Currently there are 2 ways to create a SwiftSyntax tree from a source file:

  • Parse the JSON output from the compiler executable (slow)
  • Use sourcekitd + binary serialization format (fast)

When comparing SwiftSyntax with the legacy request, a major benefit is that SwiftSyntax allows for incremental re-parsing but it is still critical for SwiftSyntax to have very fast, real-time performance when parsing a lot of code (e.g. first time a file is opened, processing multiple files, etc.).
From that aspect, even the fastest available approach for SwiftSyntax is multiple times slower than the legacy sourcekitd syntactic request.

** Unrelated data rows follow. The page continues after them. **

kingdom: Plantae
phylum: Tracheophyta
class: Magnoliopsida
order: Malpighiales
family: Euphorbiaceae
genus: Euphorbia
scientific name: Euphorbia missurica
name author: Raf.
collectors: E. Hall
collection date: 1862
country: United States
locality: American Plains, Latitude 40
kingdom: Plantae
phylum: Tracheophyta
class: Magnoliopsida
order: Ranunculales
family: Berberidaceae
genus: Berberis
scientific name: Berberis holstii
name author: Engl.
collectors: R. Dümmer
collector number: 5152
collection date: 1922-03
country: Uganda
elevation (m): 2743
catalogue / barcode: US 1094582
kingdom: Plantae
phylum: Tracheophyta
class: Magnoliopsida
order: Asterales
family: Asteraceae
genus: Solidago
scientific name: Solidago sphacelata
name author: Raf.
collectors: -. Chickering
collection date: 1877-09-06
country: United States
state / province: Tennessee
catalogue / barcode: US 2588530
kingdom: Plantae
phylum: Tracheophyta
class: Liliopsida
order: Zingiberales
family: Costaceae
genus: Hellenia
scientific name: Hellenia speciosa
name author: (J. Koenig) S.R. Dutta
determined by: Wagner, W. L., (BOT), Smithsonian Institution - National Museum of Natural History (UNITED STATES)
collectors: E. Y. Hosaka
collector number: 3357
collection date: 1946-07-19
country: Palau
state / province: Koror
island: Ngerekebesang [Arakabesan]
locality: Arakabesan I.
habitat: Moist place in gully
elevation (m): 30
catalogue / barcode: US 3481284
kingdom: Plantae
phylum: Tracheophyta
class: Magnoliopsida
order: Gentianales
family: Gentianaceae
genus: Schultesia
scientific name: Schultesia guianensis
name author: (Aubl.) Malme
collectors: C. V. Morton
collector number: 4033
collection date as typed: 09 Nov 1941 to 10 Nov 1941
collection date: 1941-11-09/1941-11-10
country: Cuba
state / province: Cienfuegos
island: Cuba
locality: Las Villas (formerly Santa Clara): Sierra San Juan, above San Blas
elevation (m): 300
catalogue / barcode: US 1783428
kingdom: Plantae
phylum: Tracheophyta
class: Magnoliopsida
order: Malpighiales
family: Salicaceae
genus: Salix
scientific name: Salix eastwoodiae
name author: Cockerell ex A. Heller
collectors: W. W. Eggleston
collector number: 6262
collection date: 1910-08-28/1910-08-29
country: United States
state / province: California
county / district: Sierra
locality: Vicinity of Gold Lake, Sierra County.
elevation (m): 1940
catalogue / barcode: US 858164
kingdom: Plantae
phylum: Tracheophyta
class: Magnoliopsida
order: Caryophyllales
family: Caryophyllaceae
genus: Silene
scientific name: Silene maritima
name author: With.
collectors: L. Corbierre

To see how faster SwiftSyntax can be, I prototyped providing a C library that exposes a couple of APIs that use the Swift parser to create the raw syntax-tree nodes that SwiftSyntax needs, and pass them to the client. I then modified SwiftSyntax to call these C APIs and get back the raw syntax nodes directly from the parser.

The performance gains of this approach are significant, see the timings below. For the source test case I used the largest file in firefox-ios repo and copied it 2x, so total is a file with 4,120 LOC.

compiler side SwiftSyntax side total
legacy syntactic request 25 ms 25 ms
SwiftSyntax/sourcekitd 44 ms 60 ms 104 ms
SwiftSyntax/direct parse 11 ms 2 ms 13 ms

As you can see, using the C library SwiftSyntax became 8x faster, and even 2x faster than the legacy sourcekitd syntactic request! :racing_car::dash:

The only potential downside of this approach is that we are losing the crash protection that sourcekitd provided, but:

  • The parser is a much less complicated system than the rest of the compiler pipeline, and given the additional quality assurance tools that we have, like the amazing swift stress tester, I believe we can be confident that we will protect SwiftSyntax against crashing bugs.
  • Moving SwiftSyntax off sourcekitd has an additional upside beyond performance. A long standing desire of us was to isolate the syntactic functionality from the sourcekitd crashes (a typechecker crash should have no effect on syntactic functionality), and this approach allows us to provide this.

Given how critical the performance of SwiftSyntax is for allowing it to replace all uses of the legacy syntactic request, I believe this approach is the way forward in order to achieve this goal.

(Jon Shier) #2

As an outsider who isn't involved in this process at all:

When SwiftSyntax was introduced, I thought I remembered a future direction of integrating it into the compiler pipeline so it would become the first step, and its output could be shared between the compiler and other tools which need to consume the high fidelity output (like the LS). Is that not the case, or is that just a long long term goal?

As a Swift user, yes please! Syntax highlighting breaking because of sourcekitd crashes are super annoying, especially since Xcode's "Report a bug" button is cruel joke. Highlighting flashes because the entire file has to be highlighted at once are also super annoying. Flashes while editing code are super super annoying. Anything that improves this situation would be great.

On a related note, when Swift LSP support was announced, there was much rejoicing, aside from the comments that, since it would still use sourcekitd, every IDE would now suffer from the same issues Xcode sees. So this would help general developer confidence as well.

(Argyrios Kyrtzidis) #3

It's a long term goal.

(Marcin Krzyzanowski) #4

are you saying that sourcekitd "parser" is the slowest possible approach. Slower than playing with JSON ?

(Argyrios Kyrtzidis) #5

No, JSON is multiple times slower than the sourcekitd approach, I just didn't bother taking specific measurements for it, we know this already.

(Marcin Krzyzanowski) #6

What is "legacy syntactic request" ? it's faster than "sourcekitd" - I found this part intriguing.

(Argyrios Kyrtzidis) #7

It's the functionality for opening a source document and getting a 'syntax-map' (flat array used for syntactic highlighting) and a 'document structure' (tree describing the structure of the code).
Check examples for syntax-map and document-structure.